Edit tracking data:
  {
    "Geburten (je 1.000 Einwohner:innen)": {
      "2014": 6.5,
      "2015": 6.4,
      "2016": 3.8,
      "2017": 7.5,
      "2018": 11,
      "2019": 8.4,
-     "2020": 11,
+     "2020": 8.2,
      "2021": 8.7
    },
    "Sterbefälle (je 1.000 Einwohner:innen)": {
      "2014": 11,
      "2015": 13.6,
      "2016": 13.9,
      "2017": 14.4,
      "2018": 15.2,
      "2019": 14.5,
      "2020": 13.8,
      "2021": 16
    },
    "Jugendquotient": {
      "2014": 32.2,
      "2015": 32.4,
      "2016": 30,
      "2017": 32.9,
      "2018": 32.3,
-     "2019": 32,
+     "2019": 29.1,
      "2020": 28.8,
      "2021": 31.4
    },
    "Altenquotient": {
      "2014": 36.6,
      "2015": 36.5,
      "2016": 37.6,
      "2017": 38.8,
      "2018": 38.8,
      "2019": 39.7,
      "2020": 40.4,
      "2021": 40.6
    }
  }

[Work to complete] Which lines above contain the word "innen"? Copy each one.

[Task result]
    "Geburten (je 1.000 Einwohner:innen)": {
    "Sterbefälle (je 1.000 Einwohner:innen)": {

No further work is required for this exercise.